◆ Assigned task 1 ◆
Copy the part of the passage on Lula's new government starting with "6. The ministerial" and going on through "and its Regime.".
◆ Assigned task 2 ◆
Answer these questions from the passage on Lula's new government:
(a) What total does the passage give for the ministerial composition?
(b) Which two left-wing parties are added to the other parties?
(c) How many reais went to the poorest families among the first measures?

◆ Text shown ◆
☆ ☆ ☆ ☆ ☆ ☆ ☆

6. The ministerial composition, a total of 37, shows the political vein of reconciliation of PT-Lula with the main parties representing capital, the physiological centrals, social democracy, green capitalism and laborism – União Brasil (merger of the DEM with the PSL, Bolsonaro’s former party), PSD, MDB, PSB, REDE and PDT. To these are added two left-wing parties, PCdoB and PSOL. This seam is part of the composition of the list for the elections, of the agreements for the victory in the second electoral round and the acceptance of the transition process operated in the last months of the Bolsonaro government until the beginning of the current government and, most importantly, the acceptance of governability under the rules of the bourgeoisie and its Regime.

7. The first measures of the new government were progressive, such as the 600 reais for the poorest families; the withdrawal of Petrobras, Correios, EBC, DataPrev and other state sectors from the privatization process; the revision of the administrative secrecy imposed by Bolsonaro; the decrees to combat deforestation and against mining on indigenous lands and environmental protection. But there are much more profound ones, such as the counter-reforms approved in recent years (retirement, labor, secondary education, spending ceiling, anti-terrorist law, among others), privatizations and the dismantling of the public sector that must be repealed as soon as possible.

☆ ☆ ☆ ☆ ☆ ☆ ☆

◆ Recorded data ◆
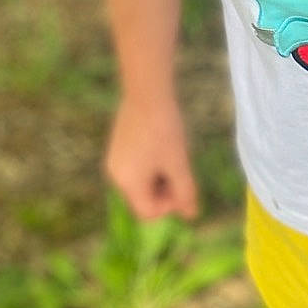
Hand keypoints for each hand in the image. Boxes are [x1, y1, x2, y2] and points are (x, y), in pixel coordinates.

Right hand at [105, 95, 198, 221]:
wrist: (147, 91)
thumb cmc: (164, 130)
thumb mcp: (178, 163)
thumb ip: (185, 192)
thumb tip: (191, 215)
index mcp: (128, 183)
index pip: (148, 212)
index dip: (169, 205)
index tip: (182, 184)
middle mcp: (116, 175)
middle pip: (144, 198)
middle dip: (165, 190)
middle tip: (180, 168)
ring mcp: (115, 159)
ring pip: (141, 182)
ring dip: (160, 176)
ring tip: (173, 154)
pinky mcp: (118, 146)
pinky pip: (136, 167)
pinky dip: (151, 164)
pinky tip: (162, 145)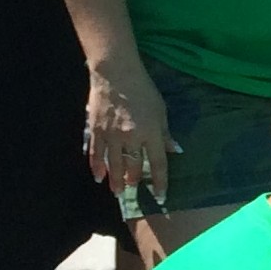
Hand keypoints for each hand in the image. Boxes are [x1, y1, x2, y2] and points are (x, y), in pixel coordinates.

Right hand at [85, 58, 173, 198]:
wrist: (116, 73)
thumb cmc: (143, 89)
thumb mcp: (161, 110)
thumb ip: (165, 133)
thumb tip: (174, 150)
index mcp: (151, 133)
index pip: (158, 163)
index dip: (160, 181)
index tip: (161, 195)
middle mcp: (132, 138)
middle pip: (133, 166)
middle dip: (133, 180)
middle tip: (133, 189)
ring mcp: (112, 135)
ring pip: (114, 164)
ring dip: (115, 180)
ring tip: (117, 191)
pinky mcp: (96, 130)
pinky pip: (96, 153)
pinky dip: (96, 166)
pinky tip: (98, 176)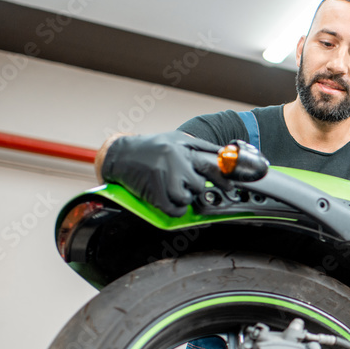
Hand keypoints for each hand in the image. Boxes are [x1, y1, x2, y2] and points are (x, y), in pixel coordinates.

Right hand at [100, 131, 232, 215]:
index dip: (223, 179)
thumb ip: (201, 146)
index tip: (229, 187)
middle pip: (199, 185)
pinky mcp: (152, 191)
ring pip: (187, 198)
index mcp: (183, 148)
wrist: (120, 153)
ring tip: (174, 189)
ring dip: (183, 197)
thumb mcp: (177, 139)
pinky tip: (171, 202)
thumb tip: (224, 153)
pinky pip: (173, 208)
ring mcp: (163, 176)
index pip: (211, 166)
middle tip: (184, 182)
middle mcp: (175, 161)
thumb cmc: (151, 147)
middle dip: (194, 187)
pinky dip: (176, 209)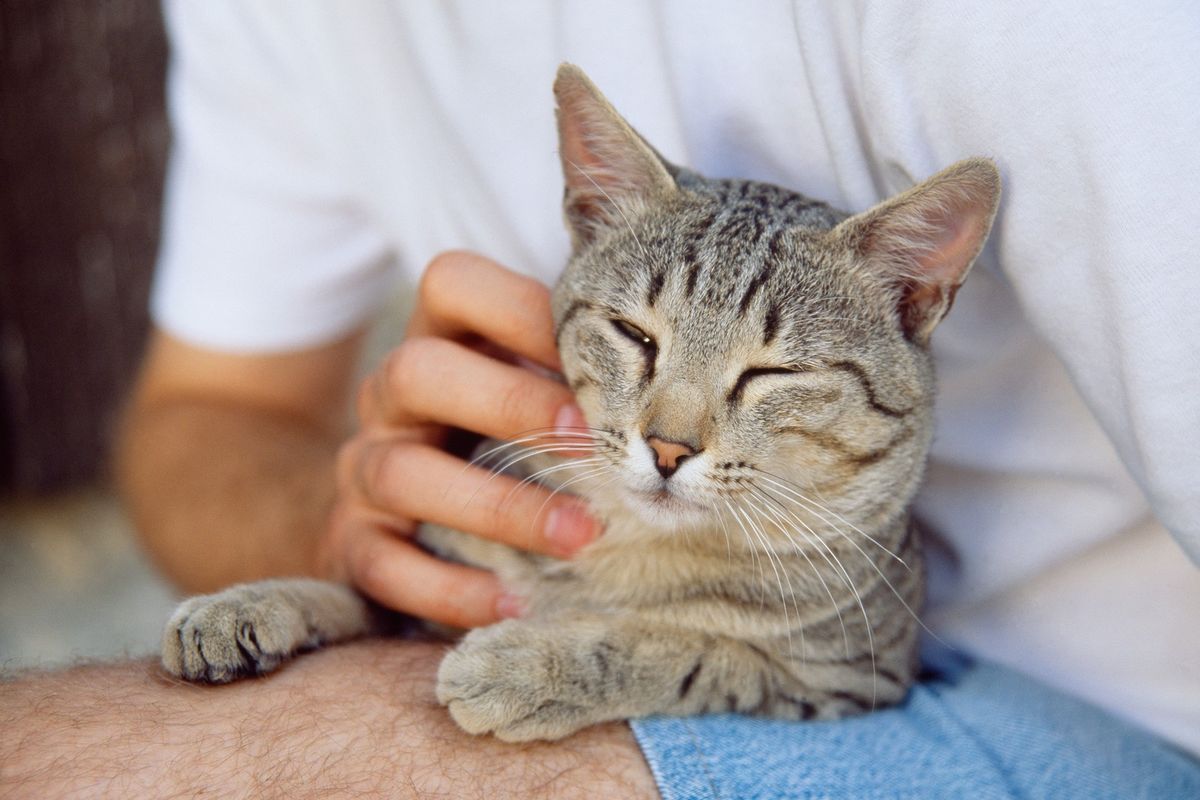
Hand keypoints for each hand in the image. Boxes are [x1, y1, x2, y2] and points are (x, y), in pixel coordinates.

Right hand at [320, 251, 597, 627]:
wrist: (400, 516)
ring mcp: (363, 468)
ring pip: (402, 473)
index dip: (521, 310)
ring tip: (583, 536)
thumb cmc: (499, 437)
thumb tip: (674, 362)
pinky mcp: (353, 542)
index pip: (451, 284)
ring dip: (500, 506)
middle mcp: (388, 397)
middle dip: (509, 403)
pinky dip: (451, 588)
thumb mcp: (528, 386)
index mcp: (437, 339)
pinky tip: (517, 602)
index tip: (600, 352)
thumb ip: (574, 367)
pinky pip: (381, 565)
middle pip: (414, 370)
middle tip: (594, 444)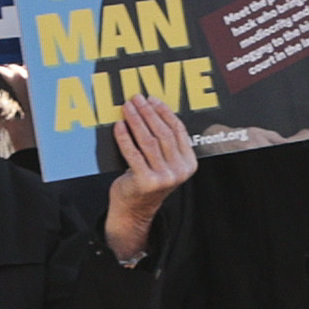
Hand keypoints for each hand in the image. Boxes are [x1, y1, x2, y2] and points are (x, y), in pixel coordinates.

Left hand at [105, 90, 195, 260]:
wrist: (135, 210)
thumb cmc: (148, 180)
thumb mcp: (165, 163)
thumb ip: (166, 143)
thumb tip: (153, 108)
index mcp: (188, 164)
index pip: (178, 131)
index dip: (164, 112)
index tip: (152, 99)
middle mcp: (178, 171)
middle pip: (163, 133)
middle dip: (148, 112)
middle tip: (137, 98)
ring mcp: (162, 177)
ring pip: (148, 140)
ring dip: (136, 120)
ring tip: (128, 107)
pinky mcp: (144, 181)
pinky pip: (132, 153)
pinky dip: (124, 137)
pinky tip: (119, 125)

☆ ☆ ☆ ☆ ☆ ☆ ☆

◆ Worked solution 1 ◆
6. The ministerial composition, a total of 37, shows the political vein of reconciliation of PT-Lula with the main parties representing capital, the physiological centrals, social democracy, green capitalism and laborism – União Brasil (merger of the DEM with the PSL, Bolsonaro’s former party), PSD, MDB, PSB, REDE and PDT. To these are added two left-wing parties, PCdoB and PSOL. This seam is part of the composition of the list for the elections, of the agreements for the victory in the second electoral round and the acceptance of the transition process operated in the last months of the Bolsonaro government until the beginning of the current government and, most importantly, the acceptance of governability under the rules of the bourgeoisie and its Regime.

◆ Worked solution 2 ◆
(a) 37
(b) PCdoB and PSOL
(c) 600 reais